4) Tfue – $5,295,582
Tfue is one of the most popular players in the battle royale genre. Though his journey started in Fortnite, Tfue has also tried out other titles like Warzone. His rise to being one of the most popular streamers on Twitch wasn’t a coincidence, however. He’s quite gifted when it comes to playing shooter and battle royale titles, and viewers enjoy watching good players.
Tfue’s competitive gaming journey even took him to Fortnite’s World Cup, but he focused more on streaming after the event in 2019. Considering how competitive Fortnite can get at the highest level, streaming can be a more stable income source for players. Tfue was purportedly able to bank $5,295,582 on Twitch from August 2019 through October 2021 as a combination of subs, ad revenue, and cheers.
3) Summit1g – $5,847,541
Summit1g’s channel might be as old as Twitch itself. The veteran streamer has been around since before streaming was considered a legit source of income. As a retired Counter-Strike player, Summit naturally focuses on shooter and battle royale games, but he doesn’t shy away from trying out new titles as they come out. From Pokémon Go to new releases, Summit tries to be the best in every game he plays from day one.
His competitive nature and fun-to-watch attitude have made him one of the most successful and consistent streamers on the platform. Summit purportedly netted around $5,847,541 from Twitch between August 2019 and October 2021, and it looks like he has nowhere to go but up.
2) xQc – $8,454,427
With Ninja and Shroud leaving Twitch in 2019, the platform’s top spot in terms of popularity was left up for grabs. XQc has been streaming on Twitch since 2017 and has always had a decent level of following from his days as a professional Overwatch player.
His stream finally found the push it was looking for with Among Us’ rise to the top and Fall Guys’ release, which suddenly increased xQc’s average viewership from 20,000 to more than 50,000.
XQc has one of the most subscribed channels on the platform and he netted $8,454,427 off the platform from August 2019 through October 2021, according to the past data leak.
1) Critical Role – $9,626,712
There aren’t many concept channels on Twitch and only a few of them were able to win the hearts of their viewers. Critical Role is essentially a web series featuring professional voice actors playing Dungeons and Dragons.

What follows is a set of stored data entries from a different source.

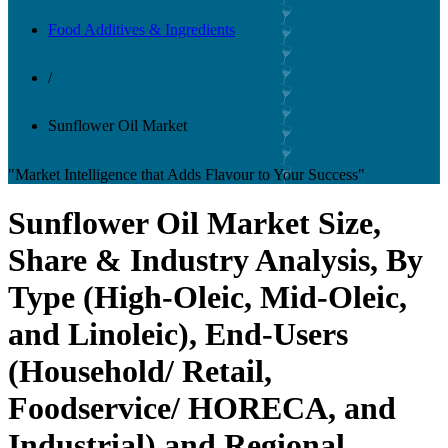
Food Additives & Ingredients
/
Sunflower Oil Market
"Market Intelligence that Adds Flavour to Your Success"
Sunflower Oil Market Size,
Share & Industry Analysis, By
Type (High-Oleic, Mid-Oleic,
and Linoleic), End-Users
(Household/ Retail,
Foodservice/ HORECA, and
Industrial) and Regional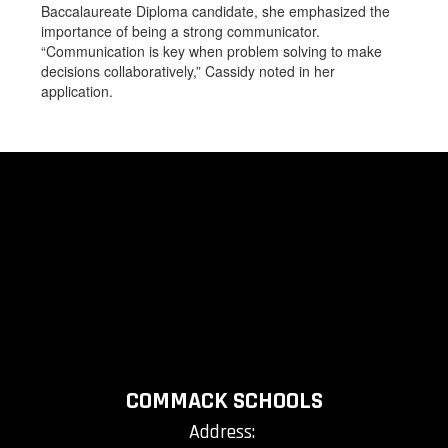
Baccalaureate Diploma candidate, she emphasized the
importance of being a strong communicator.
“Communication is key when problem solving to make
decisions collaboratively,” Cassidy noted in her
application.
COMMACK SCHOOLS
Address: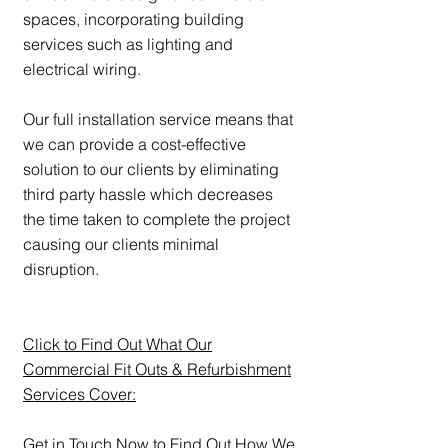
spaces, incorporating building
services such as lighting and
electrical wiring.
Our full installation service means that
we can provide a cost-effective
solution to our clients by eliminating
third party hassle which decreases
the time taken to complete the project
causing our clients minimal
disruption.
Click to Find Out What Our
Commercial Fit Outs & Refurbishment
Services Cover:
Get in Touch Now to Find Out How We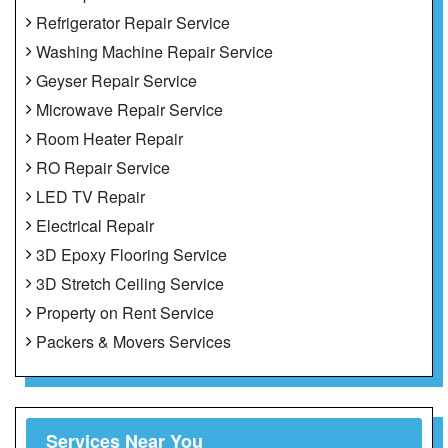
Refrigerator Repair Service
Washing Machine Repair Service
Geyser Repair Service
Microwave Repair Service
Room Heater Repair
RO Repair Service
LED TV Repair
Electrical Repair
3D Epoxy Flooring Service
3D Stretch Ceiling Service
Property on Rent Service
Packers & Movers Services
Services Near You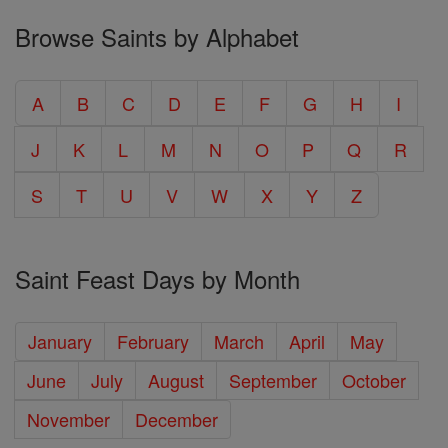
Browse Saints by Alphabet
A
B
C
D
E
F
G
H
I
J
K
L
M
N
O
P
Q
R
S
T
U
V
W
X
Y
Z
Saint Feast Days by Month
January
February
March
April
May
June
July
August
September
October
November
December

The team started its journey in 2015 and the campaigns have been as full of hype as the first one. Compared to other streamers on the list, Critical Role streams less often. But whenever they do, an average of 36,000 viewers show up to witness how the campaign shapes up.
From August 2019 through October 2021, Critical Role purportedly earned around $9,626,712 from Twitch. That number includes ads, subscriptions, and bits.